Donc dans ces départements français des Amériques (DFA) et sur le territoire de l’ancienne Ile Bourbon, pas d’alizé, pas de PC.
C’est cette règle que vient de rappeler le TA de La Martinique en imposant bien comme l’exige précisément ce texte une appréciation logement par logement.
Une commune avait délivré à une société de promotion immobilière un permis de construire l’autorisant à édifier sur un terrain privé une résidence comportant plusieurs bâtiments collectifs à usage d’habitation.
Plusieurs voisins du projet de construction, qui contestaient la légalité de cette autorisation d’urbanisme, ont formé un recours devant le tribunal administratif de la Martinique afin de demander l’annulation du permis de construire.
Les magistrats ont relevé que le projet de construction litigieux était situé à proximité de la côte littorale Atlantique de l’île et était ainsi exposé à des vents dominants de secteur Est provenant des alizés marins.

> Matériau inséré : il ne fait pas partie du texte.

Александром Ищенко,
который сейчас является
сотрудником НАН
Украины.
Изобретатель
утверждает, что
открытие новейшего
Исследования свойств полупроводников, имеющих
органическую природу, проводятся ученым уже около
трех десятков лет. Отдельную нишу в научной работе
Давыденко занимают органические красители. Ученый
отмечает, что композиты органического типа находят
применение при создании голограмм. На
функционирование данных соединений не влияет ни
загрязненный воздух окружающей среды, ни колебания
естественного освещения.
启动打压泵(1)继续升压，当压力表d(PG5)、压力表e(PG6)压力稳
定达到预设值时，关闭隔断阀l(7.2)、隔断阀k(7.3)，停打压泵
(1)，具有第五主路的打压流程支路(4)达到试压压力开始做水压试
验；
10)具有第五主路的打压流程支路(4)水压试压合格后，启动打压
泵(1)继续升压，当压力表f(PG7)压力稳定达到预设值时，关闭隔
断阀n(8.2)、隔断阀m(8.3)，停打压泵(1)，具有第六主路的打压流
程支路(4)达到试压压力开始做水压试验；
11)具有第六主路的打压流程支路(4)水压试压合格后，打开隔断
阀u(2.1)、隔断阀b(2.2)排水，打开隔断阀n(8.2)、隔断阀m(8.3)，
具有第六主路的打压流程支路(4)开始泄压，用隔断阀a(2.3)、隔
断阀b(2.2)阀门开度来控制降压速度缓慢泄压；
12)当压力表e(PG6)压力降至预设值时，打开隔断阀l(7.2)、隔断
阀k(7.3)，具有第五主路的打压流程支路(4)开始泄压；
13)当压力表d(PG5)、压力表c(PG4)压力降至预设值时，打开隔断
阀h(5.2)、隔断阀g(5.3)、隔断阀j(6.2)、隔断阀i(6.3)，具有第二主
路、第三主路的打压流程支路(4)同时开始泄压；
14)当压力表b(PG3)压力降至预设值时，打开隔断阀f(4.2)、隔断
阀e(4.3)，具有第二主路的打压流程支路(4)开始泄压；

Ils ont ensuite constaté, au vu des plans produits, que les six bâtiments du projet, qui prévoyaient des terrasses orientées vers le sud, ne présentaient pas une disposition permettant que chaque logement bénéficie, pour au moins la moitié des pièces habitables, d’une ouverture donnant sur une façade exposée aux vents dominants.

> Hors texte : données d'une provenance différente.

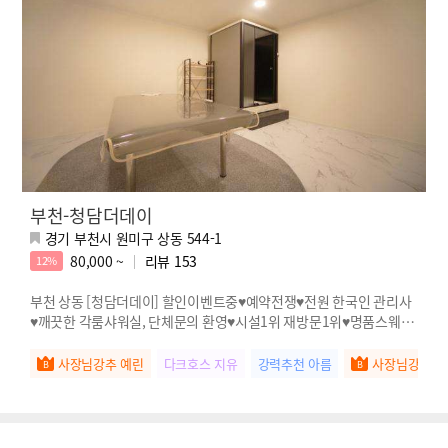
부천-청담더데이
경기 부천시 원미구 상동 544-1
80,000 ~
리뷰
153
12%
부천 상동 [청담더데이] 할인이벤트중♥예약전쟁♥전원 한국인 관리사
♥깨끗한 각룸샤워실, 단체문의 환영♥시설1위 재방문1위♥명품스웨디
시
사장님강추 예린
다크호스 지유
강력추천 아름
사장님강추 고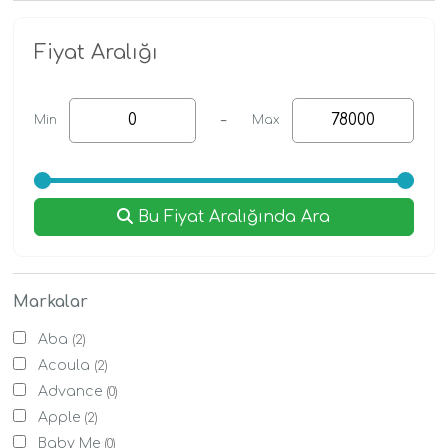
Fiyat Aralığı
-
Min
Max
Bu Fiyat Aralığında Ara
Markalar
Aba
(2)
Acoula
(2)
Advance
(0)
Apple
(2)
Baby Me
(0)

Les juges ont en conséquence estimé que le permis de construire méconnaissait l’article R. 111‑53 du code de l’urbanisme, précité, et était ainsi illégal.

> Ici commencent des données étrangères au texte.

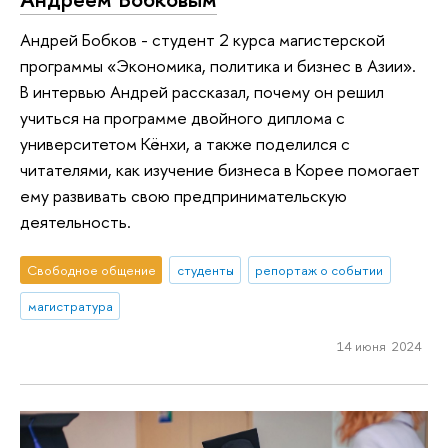
Андрей Бобков - студент 2 курса магистерской
программы «Экономика, политика и бизнес в Азии».
В интервью Андрей рассказал, почему он решил
учиться на программе двойного диплома с
университетом Кёнхи, а также поделился с
читателями, как изучение бизнеса в Корее помогает
ему развивать свою предпринимательскую
деятельность.
Свободное общение
студенты
репортаж о событии
магистратура
14 июня 2024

Cette position consistant à imposer d’apprécier cette obligation logement par logement se retrouvait déjà dans cet autre jugement, réunionnais cette fois :
« 11. En l’espèce, il ressort des pièces du dossier qu’une des deux façades du bâtiment est exposée sud-est d’où arrivent les alizées dominants. Chaque logement comporte quatre pièces habitables dont deux donnent sur la façade ou sur une coursive ouverte exposées sud-est. Par suite, la société requérante n’est pas fondée à soutenir que la moitié des pièces habitables ne prend pas jour sur une façade exposée aux vents dominants et son moyen devra être écarté.»
TA La Réunion, 1re ch. bis, 6 avr. 2023, n° 2200191.
TA La Réunion, 1re ch. bis, 6 avr. 2023, n° 2200191.